Swindle and Lee pay no mind to tidal water

Swindle says staying focused is the biggest factor to his success this week.

The initials P.M.A. on Gerald Swindle’s bracelet have far more to do with his place near the top of the leaderboard at a very tough Bassmaster Elite Series tournament on the Upper Chesapeake Bay, than his ability to adapt to wildly fluctuating tidal water levels that have most pros on a mental roller coaster.

“P.M.A.” stands for Positive Mental Attitude, and Swindle subscribes deeply to its importance in life and his fishing – even on tidal waters that become tenaciously temperamental.
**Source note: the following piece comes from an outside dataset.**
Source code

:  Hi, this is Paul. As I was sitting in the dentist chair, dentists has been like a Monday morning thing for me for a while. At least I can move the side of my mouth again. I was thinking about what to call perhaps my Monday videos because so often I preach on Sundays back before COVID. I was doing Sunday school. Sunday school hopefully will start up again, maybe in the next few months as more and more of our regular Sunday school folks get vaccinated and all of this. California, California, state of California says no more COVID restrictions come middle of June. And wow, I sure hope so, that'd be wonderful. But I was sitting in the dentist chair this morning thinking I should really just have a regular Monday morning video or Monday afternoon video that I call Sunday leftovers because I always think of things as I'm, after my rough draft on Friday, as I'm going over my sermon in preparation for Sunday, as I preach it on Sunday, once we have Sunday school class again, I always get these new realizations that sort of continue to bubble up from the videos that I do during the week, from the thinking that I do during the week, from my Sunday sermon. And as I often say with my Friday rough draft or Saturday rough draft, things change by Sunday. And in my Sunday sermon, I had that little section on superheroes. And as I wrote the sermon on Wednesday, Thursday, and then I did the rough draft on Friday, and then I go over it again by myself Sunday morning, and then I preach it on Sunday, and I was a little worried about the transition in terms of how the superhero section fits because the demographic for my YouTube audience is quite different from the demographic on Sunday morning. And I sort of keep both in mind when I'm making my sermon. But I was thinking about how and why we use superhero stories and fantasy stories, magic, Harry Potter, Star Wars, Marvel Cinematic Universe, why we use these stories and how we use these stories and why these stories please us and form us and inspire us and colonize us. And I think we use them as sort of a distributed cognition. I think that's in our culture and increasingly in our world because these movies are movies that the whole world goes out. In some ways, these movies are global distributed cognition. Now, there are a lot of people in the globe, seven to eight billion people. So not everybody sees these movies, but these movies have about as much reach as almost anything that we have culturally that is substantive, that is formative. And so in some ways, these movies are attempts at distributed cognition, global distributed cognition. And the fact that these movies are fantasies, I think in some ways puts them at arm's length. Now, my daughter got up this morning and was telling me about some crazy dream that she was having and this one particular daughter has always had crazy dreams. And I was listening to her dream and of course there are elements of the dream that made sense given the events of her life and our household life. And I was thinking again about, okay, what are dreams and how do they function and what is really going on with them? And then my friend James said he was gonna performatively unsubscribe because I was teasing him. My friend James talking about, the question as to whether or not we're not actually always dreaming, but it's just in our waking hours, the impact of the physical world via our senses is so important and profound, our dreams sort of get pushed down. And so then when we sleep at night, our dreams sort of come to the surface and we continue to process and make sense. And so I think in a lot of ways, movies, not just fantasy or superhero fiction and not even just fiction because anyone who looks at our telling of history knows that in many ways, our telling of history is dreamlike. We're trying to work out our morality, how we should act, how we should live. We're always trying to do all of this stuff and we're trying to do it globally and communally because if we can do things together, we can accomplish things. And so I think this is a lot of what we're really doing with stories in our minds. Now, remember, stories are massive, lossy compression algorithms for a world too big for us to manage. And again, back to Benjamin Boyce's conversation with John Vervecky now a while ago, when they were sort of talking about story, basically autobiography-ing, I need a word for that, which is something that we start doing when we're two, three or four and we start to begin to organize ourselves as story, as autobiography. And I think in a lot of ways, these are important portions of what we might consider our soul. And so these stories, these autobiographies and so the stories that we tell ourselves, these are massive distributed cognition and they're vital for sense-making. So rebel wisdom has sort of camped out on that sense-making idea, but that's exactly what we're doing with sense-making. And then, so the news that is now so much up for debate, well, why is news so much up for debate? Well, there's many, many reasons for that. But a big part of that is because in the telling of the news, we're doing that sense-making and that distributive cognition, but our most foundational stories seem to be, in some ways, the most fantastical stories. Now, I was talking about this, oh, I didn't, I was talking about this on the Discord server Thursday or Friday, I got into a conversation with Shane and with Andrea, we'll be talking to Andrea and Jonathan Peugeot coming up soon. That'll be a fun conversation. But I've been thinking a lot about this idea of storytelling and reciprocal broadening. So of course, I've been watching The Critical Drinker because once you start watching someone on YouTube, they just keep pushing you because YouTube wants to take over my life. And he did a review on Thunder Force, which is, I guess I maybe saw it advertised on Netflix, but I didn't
“Heck I’d rather read Facebook or Instagram than a tidal chart,” joked the always-hilarious Swindle, after placing another solid limit on the scales in a derby where even the best in the world are zeroing.

“The only factor the tide has had on me is exposing a bunch of laydowns to throw at,” says Swindle. “I pitched a black/blue Zoom Z-Craw with a Quantum TourMg to catch some of them, and when they stopped biting that, I caught them on a little homemade Ed Chambers crankbait.”

“What I’ve realized is, if bass are in an area, then they’ll replenish, no matter what the tide is doing,” says Swindle. “I may have to rotate around, and wait 20 minutes or an hour for them to get back on a particular piece of cover, but the bottom line is eventually they’re coming back to that laydown or whatever – no matter what the tide is doing.”

“You can complain about the tide all you want, but nobody’s gonna call a time-out in this game. So you better keep fishing and not outthink yourself,” he says.

“I think a lot of guys got so few bites in practice, that if they got a bite on one particular dock or isolated piece of cover, they’re fishing it to death,” theorizes Swindle. “Me, I’m rotating targets – hitting all the stuff that looks good in a particular area of the lake until I get a bite.”

Apparently an affinity for tidal charts isn’t common for northern Alabama pros. “I’m like Jordan Lee, he says if his outboard is dragging on the bottom here, then he figures it’s low tide, and if his boat’s floatin’ higher, he reckons the tide must be rising – other than that, we just go fishing and throw at everything that looks like it might be holding a bass.”